As reported at Cartoon Brew, a judge has ruled that just because a company has a trademark on a current version of a character (in this case, Betty Boop), they cannot stop people from using previous art that is now public domain (out of copyright). Quoting the key point, but visit the link for a full report:
The Fleischer Studio tried to sue Avela Inc. over its licensing of public domain Betty Boop poster images (for handbags and T-shirts). The 9th Circuit U.S. Court of Appeals (based in San Francisco) ruled against the Fleischers, saying in their decision, “If we ruled that AVELA’s depictions of Betty Boop infringed Fleischer’s trademarks, the Betty Boop character would essentially never enter the public domain.”

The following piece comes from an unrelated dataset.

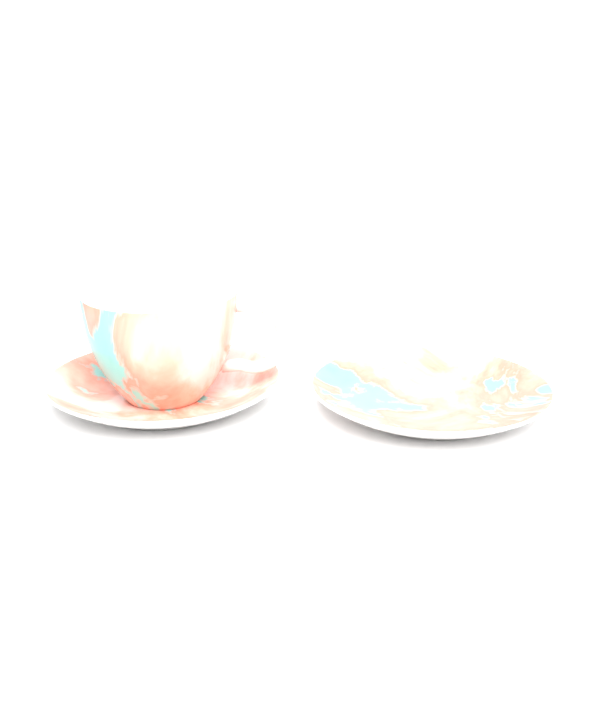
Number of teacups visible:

Yay for a court supporting the idea of public domain over perpetual intellectual property ownership. In the comments, animation historian David Gerstein points out how this might affect another long-running cartoon favorite:
What I take from the judge’s ruling is that the trademark only applies to new, modern uses of the character. It can’t be used to stop people from redistributing old PD Betty images/items. Fleischer tried to say trademark trumped copyright; the judge is saying that it doesn’t. This is actually pretty major. In recent years, Warner has used the active trademarks on Looney Tunes characters to quash third parties’ reissues of PD 1930s/40s Looney Tunes content (of which there is a lot). If the Betty decision is not reversed on appeal, then Warner is stripped of its strongest weapon against the public domain.